Catholic Culture Trusted Commentary
Catholic Culture Trusted Commentary
Catholic World News

Over 500 scholars affirm Church teaching on contraception

September 20, 2016

More than 500 scholars have signed a statement of support for the Catholic Church's teaching on contraception.

At a press conference held at the Catholic University of America on September 20, the scholars unveiled an "Affirmation of the Church's Teaching on the Gift of Sexuality." The statement was issued as a rebuttal to the "Wijngaards Statement," in which critics of the Church's teaching had called for acceptance of contraception.

"Scholarly support for the Church's taching on the gift of sexuality, on marriage, and on contraception has burgeoned in recent decades," said the signatories of the "Affirmation." They added that the Wijngaards Statement "offers nothing new to discussions about the morality of contraception..."

The Wijngaards Statement had argued that Humanae Vitae, the 1968 encyclical by Pope Paul VI reaffirming the Church's opposition to contraception, has now been shown inadequate. The authors of the "Affirmation" emphatically disagreed,

John Grabowski, a theology professor at Catholic University who served as an expert for the 2015 meeting of the Synod of Bishops, said: "Unfortunately, the Wijngaards Statement fails to acknowledge the vindication of Blessed Paul VI over the last 48 years by the sciences, the social sciences, and its further elaboration by the teaching of St. John Paul II and its support from Pope Francis."

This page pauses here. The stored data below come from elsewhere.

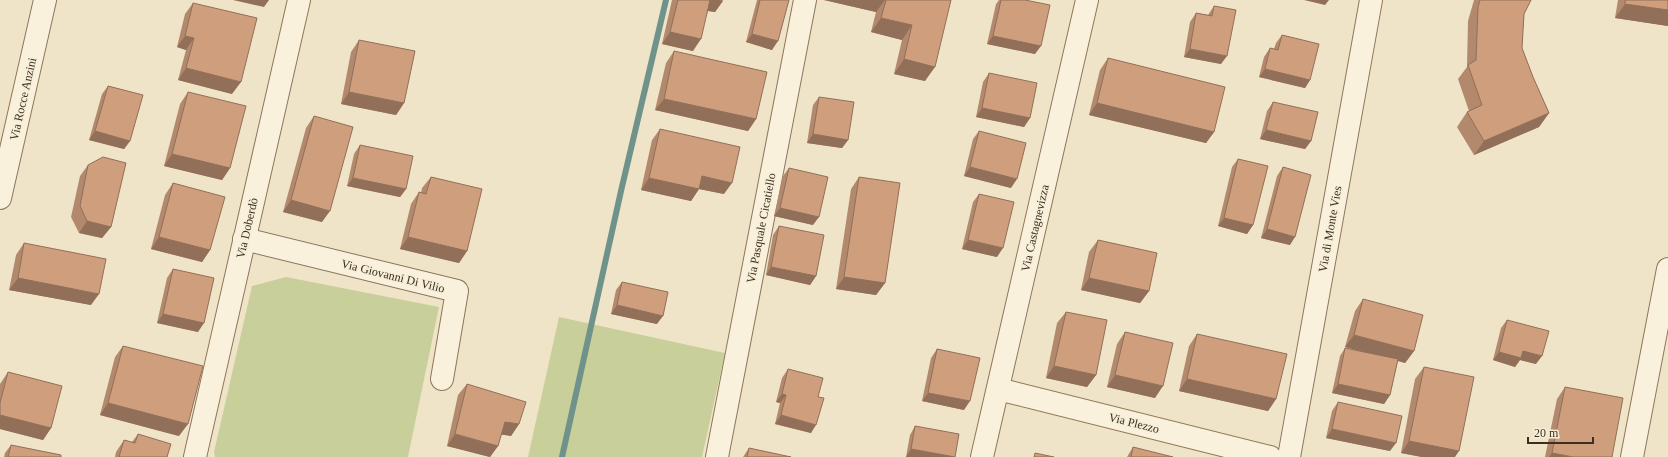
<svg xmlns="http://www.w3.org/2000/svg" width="1668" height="457" viewBox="0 0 1668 457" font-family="'Times New Roman',serif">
  <rect width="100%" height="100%" fill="#f0e4c8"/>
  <g fill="#c9cf9b">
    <polygon points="286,277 439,307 408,457 215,457 214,452 252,286"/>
    <polygon points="559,317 725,353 702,457 528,457"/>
  </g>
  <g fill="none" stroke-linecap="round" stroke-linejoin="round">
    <polyline stroke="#6f938a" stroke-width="6" points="562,457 621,191 666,0"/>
    <g stroke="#8d765c" stroke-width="24">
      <g id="minor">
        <polyline points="0,198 45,0"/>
        <polyline points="244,239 457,291 442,379"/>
        <polyline points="998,389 1270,457"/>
        <polyline points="195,457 299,0"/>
        <polyline points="717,457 805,0"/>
        <polyline points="982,457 1087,0"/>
        <polyline points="1289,457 1371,0"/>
        <polyline points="1632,457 1668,269"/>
      </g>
    </g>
    <use href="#minor" stroke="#faf1dc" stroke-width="22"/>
  </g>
  <g fill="#b2896c">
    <polygon points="672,0 723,0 715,12 708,11 693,51 662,44"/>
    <polygon points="757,0 789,0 772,50 746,42"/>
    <polygon points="824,0 951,0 925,81 894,74 902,40 871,32 876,12"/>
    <polygon points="999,0 1025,0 1035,54 987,44 996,4"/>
    <polygon points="1474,0 1531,0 1524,14 1522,48 1533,77 1549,113 1539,127 1474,155 1457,127 1467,112 1469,111 1458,79 1467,67 1468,21"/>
    <polygon points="1618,0 1668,0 1668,26 1615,18"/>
    <polygon points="193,3 232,94 178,80 186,50 177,47 185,14"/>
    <polygon points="1214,6 1221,64 1184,57 1190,22 1196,13 1208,15"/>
    <polygon points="1282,35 1310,80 1305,88 1259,77 1264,57 1270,48 1274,49 1276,43"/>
    <polygon points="359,40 404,103 396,115 341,104 351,52"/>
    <polygon points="674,51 756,119 748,131 655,110 666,63"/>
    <polygon points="1108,58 1214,132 1206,143 1089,115 1100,70"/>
    <polygon points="989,73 1030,118 1024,127 976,117 983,82"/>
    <polygon points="108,86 130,141 124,149 89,140 102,94"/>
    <polygon points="188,92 230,168 222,180 164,166 180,104"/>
    <polygon points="819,97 848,140 842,148 807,143 813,105"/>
    <polygon points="1273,102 1311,141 1305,149 1260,139 1267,111"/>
    <polygon points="314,116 322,222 283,212 306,128"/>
    <polygon points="660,129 724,194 699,189 691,201 641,190 652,140"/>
    <polygon points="979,131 1011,188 964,176 973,139"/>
    <polygon points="360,145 406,189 400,197 347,186 354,154"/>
    <polygon points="1238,159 1253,225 1247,234 1218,226 1232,167"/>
    <polygon points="88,165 111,227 102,238 79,233 71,217 80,176"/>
    <polygon points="1283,167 1290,245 1261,238 1277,176"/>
    <polygon points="789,168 813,225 774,216 783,176"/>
    <polygon points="431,177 467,251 459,263 400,249 411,204 419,192 421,193 422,188"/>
    <polygon points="859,177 885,283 876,295 836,289 851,189"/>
    <polygon points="173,183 210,250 202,262 151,249 165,195"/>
    <polygon points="979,194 997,257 962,249 973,202"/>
    <polygon points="779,226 816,276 810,285 766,275 773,235"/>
    <polygon points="1098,240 1149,291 1140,303 1081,290 1089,252"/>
    <polygon points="24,243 91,305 9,290 16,255"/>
    <polygon points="173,269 198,332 157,323 167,278"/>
    <polygon points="622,282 657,324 611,314 616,290"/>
    <polygon points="1363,299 1414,351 1405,363 1398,360 1390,395 1384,404 1332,393 1340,356 1345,348 1365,352 1345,347 1355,311"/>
    <polygon points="1066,312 1096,375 1087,387 1046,378 1057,323"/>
    <polygon points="1507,320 1536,364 1520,360 1515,367 1493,360 1501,328"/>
    <polygon points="1125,332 1155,398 1107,387 1117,344"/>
    <polygon points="1197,334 1276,399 1268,411 1179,391 1189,346"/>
    <polygon points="123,346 179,436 100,415 115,357"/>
    <polygon points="937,349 964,410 922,401 931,358"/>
    <polygon points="1424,367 1455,457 1422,457 1401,453 1415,379"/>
    <polygon points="788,369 818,397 811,433 775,424 780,403 776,402 782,378"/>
    <polygon points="8,372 51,428 43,440 0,429 0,384"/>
    <polygon points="467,384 519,424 511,436 501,434 498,446 490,457 447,446 458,395"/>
    <polygon points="1565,387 1612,457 1545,457 1557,399"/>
    <polygon points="1338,402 1390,451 1326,438 1332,411"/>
    <polygon points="915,426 955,457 906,457 910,435"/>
    <polygon points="138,434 167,457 115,457 116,452 124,440 132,442"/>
    <polygon points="11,445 61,457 4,457 5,453"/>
    <polygon points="1133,447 1173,457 1127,457"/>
    <polygon points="749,448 791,457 743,457"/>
  </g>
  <g fill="#916f58">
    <polygon points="233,0 269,0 264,7"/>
    <polygon points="709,0 720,0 723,1 715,12 702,10"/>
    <polygon points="824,0 885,0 876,12"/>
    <polygon points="1304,0 1329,0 1325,5"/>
    <polygon points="1625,4 1668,10 1668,26 1615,18"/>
    <polygon points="881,18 912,25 902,40 871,32"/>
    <polygon points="670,32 701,39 693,51 662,44"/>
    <polygon points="752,34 778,41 772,50 746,42"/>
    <polygon points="185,36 194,38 186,50 177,47"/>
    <polygon points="993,36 1041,46 1035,54 987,44"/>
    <polygon points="1190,49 1227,56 1221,64 1184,57"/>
    <polygon points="904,59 935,67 925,81 894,74"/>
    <polygon points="186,68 241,82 232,94 178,80"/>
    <polygon points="1265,69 1310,80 1305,88 1259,77"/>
    <polygon points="349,92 404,103 396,115 341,104"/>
    <polygon points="664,99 756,119 748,131 655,110"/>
    <polygon points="1097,103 1214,132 1206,143 1089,115"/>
    <polygon points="982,108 1030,118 1024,127 976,117"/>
    <polygon points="1549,113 1539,127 1474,155 1484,141"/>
    <polygon points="1266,130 1311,141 1305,149 1260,139"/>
    <polygon points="95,131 130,141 124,149 89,140"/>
    <polygon points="813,134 848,140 842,148 807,143"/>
    <polygon points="172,154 230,168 222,180 164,166"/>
    <polygon points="970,167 1017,179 1011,188 964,176"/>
    <polygon points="702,176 732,183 724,194 694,188"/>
    <polygon points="353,178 406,189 400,197 347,186"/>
    <polygon points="649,178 699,189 691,201 641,190"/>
    <polygon points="291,200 330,211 322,222 283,212"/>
    <polygon points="780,208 819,217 813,225 774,216"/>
    <polygon points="1224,218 1253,225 1247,234 1218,226"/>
    <polygon points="87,221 111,227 102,238 79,233"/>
    <polygon points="1267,229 1295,237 1290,245 1261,238"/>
    <polygon points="159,237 210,250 202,262 151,249"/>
    <polygon points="408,237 467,251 459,263 400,249"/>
    <polygon points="968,240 1003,248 997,257 962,249"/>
    <polygon points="771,267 816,276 810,285 766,275"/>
    <polygon points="844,277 885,283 876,295 836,289"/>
    <polygon points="18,278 99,294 91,305 9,290"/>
    <polygon points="1089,278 1149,291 1140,303 1081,290"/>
    <polygon points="617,305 663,316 657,324 611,314"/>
    <polygon points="163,314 204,323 198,332 157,323"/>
    <polygon points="1354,335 1414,351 1405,363 1345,347"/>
    <polygon points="1523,351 1542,356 1536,364 1520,360 1515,367 1493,360 1499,352"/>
    <polygon points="1054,366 1096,375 1087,387 1046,378"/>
    <polygon points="1115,375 1163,386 1155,398 1107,387"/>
    <polygon points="1187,379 1276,399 1268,411 1179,391"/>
    <polygon points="1338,384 1390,395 1384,404 1332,393"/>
    <polygon points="928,393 970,401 964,410 922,401"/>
    <polygon points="782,394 786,395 780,403 776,402"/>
    <polygon points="108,403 188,424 179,436 100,415"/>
    <polygon points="0,415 51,428 43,440 0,429"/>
    <polygon points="781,415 816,425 811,433 775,424"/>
    <polygon points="505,422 519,424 511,436 496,434"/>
    <polygon points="1332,429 1396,443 1390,451 1326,438"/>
    <polygon points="455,434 498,446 490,457 447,446"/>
    <polygon points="1409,441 1459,451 1455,457 1422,457 1401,453"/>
    <polygon points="911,449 955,457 906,457"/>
    <polygon points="1552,453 1573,457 1549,457"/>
  </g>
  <g fill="#cf9f7d" stroke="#916f58">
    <polygon points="678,0 710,0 701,39 670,32"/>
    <polygon points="760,0 789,0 778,41 752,34"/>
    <polygon points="886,0 951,0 935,67 904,59 912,25 881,18"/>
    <polygon points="1001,0 1025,0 1050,5 1041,46 993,36"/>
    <polygon points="1480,0 1531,0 1524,14 1522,48 1533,77 1549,113 1484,141 1467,112 1482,105 1468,65 1476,60 1478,7"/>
    <polygon points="1625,0 1668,0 1668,10 1625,4"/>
    <polygon points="193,3 257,18 241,82 186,68 194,38 185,36"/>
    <polygon points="1214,6 1236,10 1227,56 1190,49 1196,13 1212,16"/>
    <polygon points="1282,35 1319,44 1310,80 1265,69 1270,48 1278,50"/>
    <polygon points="359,40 415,51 404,103 349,92"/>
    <polygon points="674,51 767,72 756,119 664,99"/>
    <polygon points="1108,58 1225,87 1214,132 1097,103"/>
    <polygon points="989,73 1037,83 1030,118 982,108"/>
    <polygon points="108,86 143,95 130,141 95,131"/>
    <polygon points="188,92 246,106 230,168 172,154"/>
    <polygon points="819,97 854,102 848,140 813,134"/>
    <polygon points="1273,102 1318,112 1311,141 1266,130"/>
    <polygon points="314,116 353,127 330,211 291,200"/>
    <polygon points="660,129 740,147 732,183 702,176 699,189 649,178"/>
    <polygon points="979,131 1026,143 1017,179 970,167"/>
    <polygon points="360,145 413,156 406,189 353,178"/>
    <polygon points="103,157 126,163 111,227 87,221 80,206 88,165"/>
    <polygon points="1238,159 1268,166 1253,225 1224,218"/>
    <polygon points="1283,167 1311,175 1295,237 1267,229"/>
    <polygon points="789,168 828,177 819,217 780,208"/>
    <polygon points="431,177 482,189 467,251 408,237 419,192 426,194"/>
    <polygon points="859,177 900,183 885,283 844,277"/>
    <polygon points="173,183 225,197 210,250 159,237"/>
    <polygon points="979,194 1014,202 1003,248 968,240"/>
    <polygon points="779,226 824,235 816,276 771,267"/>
    <polygon points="1098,240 1157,253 1149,291 1089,278"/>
    <polygon points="24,243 106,259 99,294 18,278"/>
    <polygon points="173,269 214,278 204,323 163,314"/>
    <polygon points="622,282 668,292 663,316 617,305"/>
    <polygon points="1363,299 1423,315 1414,351 1354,335"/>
    <polygon points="1066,312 1107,320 1096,375 1054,366"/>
    <polygon points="1507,320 1549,331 1542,356 1523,351 1521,358 1499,352"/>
    <polygon points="1125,332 1173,343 1163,386 1115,375"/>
    <polygon points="1197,334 1287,354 1276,399 1187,379"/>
    <polygon points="123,346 203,366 188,424 108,403"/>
    <polygon points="1345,348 1398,359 1390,395 1338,384"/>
    <polygon points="937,349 980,358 970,401 928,393"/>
    <polygon points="1424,367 1474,377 1459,451 1409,441"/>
    <polygon points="788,369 823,378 818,397 824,398 816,425 781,415 786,395 782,394"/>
    <polygon points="8,372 62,386 51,428 0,415 0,403"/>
    <polygon points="467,384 526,402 519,424 505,422 498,446 455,434"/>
    <polygon points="1565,387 1623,398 1612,457 1573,457 1552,453"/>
    <polygon points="1338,402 1402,416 1396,443 1332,429"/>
    <polygon points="915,426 959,434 955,457 911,449"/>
    <polygon points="138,434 171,444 167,457 119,457 124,440 135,443"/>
    <polygon points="11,445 61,455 61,457 8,457"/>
    <polygon points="1133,447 1173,457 1131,457"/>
    <polygon points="749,448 791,457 747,457"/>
    <polygon points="1035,453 1054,457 1034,457"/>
  </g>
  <g text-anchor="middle" stroke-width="3" stroke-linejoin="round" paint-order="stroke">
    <g font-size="12" fill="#3d2e20" stroke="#f7eed8">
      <text transform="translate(23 99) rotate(-77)" y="4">Via Rocce Anzini</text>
      <text transform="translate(247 228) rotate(-77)" y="4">Via Doberdò</text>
      <text transform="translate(761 228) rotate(-79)" y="4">Via Pasquale Cicatiello</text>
      <text transform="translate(1035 228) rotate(-77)" y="4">Via Castagnevizza</text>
      <text transform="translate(1330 229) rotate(-80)" y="4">Via di Monte Vies</text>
      <text transform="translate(393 276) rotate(14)" y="4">Via Giovanni Di Vilio</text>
      <text transform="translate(1134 423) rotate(14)" y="4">Via Plezzo</text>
    </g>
  </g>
  <path d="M1528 437v6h65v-6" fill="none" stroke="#3d2e20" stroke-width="2"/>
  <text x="1534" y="437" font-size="12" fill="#3d2e20" stroke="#f7eed8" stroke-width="3" paint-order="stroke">20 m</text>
</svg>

The affirmation was signed by scholars including:

  • Janet Smith, a moral theology at Sacred Heart Seminary in Detroit;
  • John Garvey, the president of Catholic University;
  • John Haas, the president of the National Catholic Bioethics Center;
  • J. Budziszewski, a philosophy professoar at the University of Texas at Austin;
  • Father Wojciech Giertych, OP, theologian of the pontifical household;
  • Traci Rowland, dean of the John Paul II Institute in Melbourne, Australia;
  • George Weigel, biographer of St. John Paul II; and
  • Michael Novak, visiting professor at Catholic University and Templeton Prize winner.